▶ **MATERIAL PROVIDED**:
------------------------------------------------------------

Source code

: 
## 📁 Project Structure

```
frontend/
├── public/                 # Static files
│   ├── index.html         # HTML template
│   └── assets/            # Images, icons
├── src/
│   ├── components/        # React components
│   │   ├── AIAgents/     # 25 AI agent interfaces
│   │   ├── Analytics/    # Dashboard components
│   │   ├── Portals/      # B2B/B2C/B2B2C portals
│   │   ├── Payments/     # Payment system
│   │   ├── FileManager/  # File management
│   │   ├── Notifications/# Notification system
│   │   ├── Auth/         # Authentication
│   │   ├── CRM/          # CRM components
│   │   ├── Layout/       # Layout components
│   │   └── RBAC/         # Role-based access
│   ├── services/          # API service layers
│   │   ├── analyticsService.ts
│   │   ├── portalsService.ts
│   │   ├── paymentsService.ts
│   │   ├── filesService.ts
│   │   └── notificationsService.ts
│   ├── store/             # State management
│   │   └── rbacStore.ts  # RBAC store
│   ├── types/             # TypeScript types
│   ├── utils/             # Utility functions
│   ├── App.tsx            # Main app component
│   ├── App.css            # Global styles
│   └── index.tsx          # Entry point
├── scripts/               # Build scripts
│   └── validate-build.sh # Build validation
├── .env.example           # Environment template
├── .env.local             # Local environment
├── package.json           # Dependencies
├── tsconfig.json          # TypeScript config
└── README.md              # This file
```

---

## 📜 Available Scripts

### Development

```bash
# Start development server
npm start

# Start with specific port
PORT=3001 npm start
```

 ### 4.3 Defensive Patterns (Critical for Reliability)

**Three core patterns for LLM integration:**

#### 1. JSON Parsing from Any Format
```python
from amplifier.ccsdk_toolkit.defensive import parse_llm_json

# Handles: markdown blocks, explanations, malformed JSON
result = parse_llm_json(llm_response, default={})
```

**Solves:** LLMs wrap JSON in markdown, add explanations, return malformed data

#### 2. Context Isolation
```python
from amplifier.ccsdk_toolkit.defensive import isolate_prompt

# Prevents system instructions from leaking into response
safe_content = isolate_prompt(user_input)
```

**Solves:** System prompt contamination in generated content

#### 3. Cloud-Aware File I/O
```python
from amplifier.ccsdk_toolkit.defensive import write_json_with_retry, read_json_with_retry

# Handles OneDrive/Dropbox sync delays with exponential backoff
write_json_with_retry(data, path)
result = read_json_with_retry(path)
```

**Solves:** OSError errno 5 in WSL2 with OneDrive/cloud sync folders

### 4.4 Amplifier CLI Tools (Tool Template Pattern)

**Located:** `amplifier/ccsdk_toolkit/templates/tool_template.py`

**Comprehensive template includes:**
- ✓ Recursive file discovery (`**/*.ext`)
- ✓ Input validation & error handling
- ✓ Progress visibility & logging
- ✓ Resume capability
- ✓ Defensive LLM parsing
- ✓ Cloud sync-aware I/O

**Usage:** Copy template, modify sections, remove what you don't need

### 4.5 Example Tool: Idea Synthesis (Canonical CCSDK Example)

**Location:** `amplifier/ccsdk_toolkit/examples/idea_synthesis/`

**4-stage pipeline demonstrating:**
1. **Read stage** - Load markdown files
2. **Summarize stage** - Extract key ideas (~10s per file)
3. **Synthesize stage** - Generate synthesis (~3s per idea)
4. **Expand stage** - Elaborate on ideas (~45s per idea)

------------------------------------------------------------

▶ **WORK INSTRUCTIONS**: All the lines that hold the word "data" must appear in the answer, copied from the records.

▶ **WRITTEN RESPONSE**:
**Solves:** LLMs wrap JSON in markdown, add explanations, return malformed data
write_json_with_retry(data, path)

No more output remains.